Your answer should be the complete set of entries, transcribed exactly.
____________
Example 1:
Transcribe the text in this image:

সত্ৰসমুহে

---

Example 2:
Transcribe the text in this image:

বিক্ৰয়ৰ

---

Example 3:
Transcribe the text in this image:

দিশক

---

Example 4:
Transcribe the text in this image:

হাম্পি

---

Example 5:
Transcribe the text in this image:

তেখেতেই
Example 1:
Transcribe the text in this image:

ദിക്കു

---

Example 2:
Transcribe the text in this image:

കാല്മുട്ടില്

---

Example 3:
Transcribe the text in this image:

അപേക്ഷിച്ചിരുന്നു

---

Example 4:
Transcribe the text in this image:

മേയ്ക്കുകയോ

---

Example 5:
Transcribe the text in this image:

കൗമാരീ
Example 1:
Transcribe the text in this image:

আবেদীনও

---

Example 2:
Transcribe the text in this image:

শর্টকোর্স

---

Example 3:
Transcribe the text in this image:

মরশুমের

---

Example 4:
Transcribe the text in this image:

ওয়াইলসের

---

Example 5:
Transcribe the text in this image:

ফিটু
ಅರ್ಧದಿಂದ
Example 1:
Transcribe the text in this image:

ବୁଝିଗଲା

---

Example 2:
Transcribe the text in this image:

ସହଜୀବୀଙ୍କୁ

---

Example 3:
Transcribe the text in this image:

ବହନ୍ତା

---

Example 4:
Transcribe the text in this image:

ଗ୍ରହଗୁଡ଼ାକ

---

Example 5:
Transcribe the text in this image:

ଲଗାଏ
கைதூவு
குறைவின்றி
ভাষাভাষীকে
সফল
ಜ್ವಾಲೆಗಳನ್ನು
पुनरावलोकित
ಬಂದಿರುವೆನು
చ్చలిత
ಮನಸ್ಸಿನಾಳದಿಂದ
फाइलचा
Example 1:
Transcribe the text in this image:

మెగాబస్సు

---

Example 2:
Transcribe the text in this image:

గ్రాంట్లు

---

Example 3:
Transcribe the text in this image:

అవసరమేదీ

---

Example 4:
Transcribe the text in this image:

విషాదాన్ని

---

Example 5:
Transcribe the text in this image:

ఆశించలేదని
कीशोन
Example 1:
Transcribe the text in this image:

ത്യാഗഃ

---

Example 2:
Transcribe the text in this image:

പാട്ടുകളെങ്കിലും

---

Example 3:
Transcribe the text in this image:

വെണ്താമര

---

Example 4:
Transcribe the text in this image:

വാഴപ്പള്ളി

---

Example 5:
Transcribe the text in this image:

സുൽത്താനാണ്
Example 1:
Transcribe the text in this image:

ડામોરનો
____________
SOLUTION TO THIS TASK:
Example 1:
Transcribe the text in this image:

সত্ৰসমুহে

---

Example 2:
Transcribe the text in this image:

বিক্ৰয়ৰ

---

Example 3:
Transcribe the text in this image:

দিশক

---

Example 4:
Transcribe the text in this image:

হাম্পি

---

Example 5:
Transcribe the text in this image:

তেখেতেই
Example 1:
Transcribe the text in this image:

ദിക്കു

---

Example 2:
Transcribe the text in this image:

കാല്മുട്ടില്

---

Example 3:
Transcribe the text in this image:

അപേക്ഷിച്ചിരുന്നു

---

Example 4:
Transcribe the text in this image:

മേയ്ക്കുകയോ

---

Example 5:
Transcribe the text in this image:

കൗമാരീ
Example 1:
Transcribe the text in this image:

আবেদীনও

---

Example 2:
Transcribe the text in this image:

শর্টকোর্স

---

Example 3:
Transcribe the text in this image:

মরশুমের

---

Example 4:
Transcribe the text in this image:

ওয়াইলসের

---

Example 5:
Transcribe the text in this image:

ফিটু
ಅರ್ಧದಿಂದ
Example 1:
Transcribe the text in this image:

ବୁଝିଗଲା

---

Example 2:
Transcribe the text in this image:

ସହଜୀବୀଙ୍କୁ

---

Example 3:
Transcribe the text in this image:

ବହନ୍ତା

---

Example 4:
Transcribe the text in this image:

ଗ୍ରହଗୁଡ଼ାକ

---

Example 5:
Transcribe the text in this image:

ଲଗାଏ
கைதூவு
குறைவின்றி
ভাষাভাষীকে
সফল
ಜ್ವಾಲೆಗಳನ್ನು
पुनरावलोकित
ಬಂದಿರುವೆನು
చ్చలిత
ಮನಸ್ಸಿನಾಳದಿಂದ
फाइलचा
Example 1:
Transcribe the text in this image:

మెగాబస్సు

---

Example 2:
Transcribe the text in this image:

గ్రాంట్లు

---

Example 3:
Transcribe the text in this image:

అవసరమేదీ

---

Example 4:
Transcribe the text in this image:

విషాదాన్ని

---

Example 5:
Transcribe the text in this image:

ఆశించలేదని
कीशोन
Example 1:
Transcribe the text in this image:

ത്യാഗഃ

---

Example 2:
Transcribe the text in this image:

പാട്ടുകളെങ്കിലും

---

Example 3:
Transcribe the text in this image:

വെണ്താമര

---

Example 4:
Transcribe the text in this image:

വാഴപ്പള്ളി

---

Example 5:
Transcribe the text in this image:

സുൽത്താനാണ്
Example 1:
Transcribe the text in this image:

ડામોરનો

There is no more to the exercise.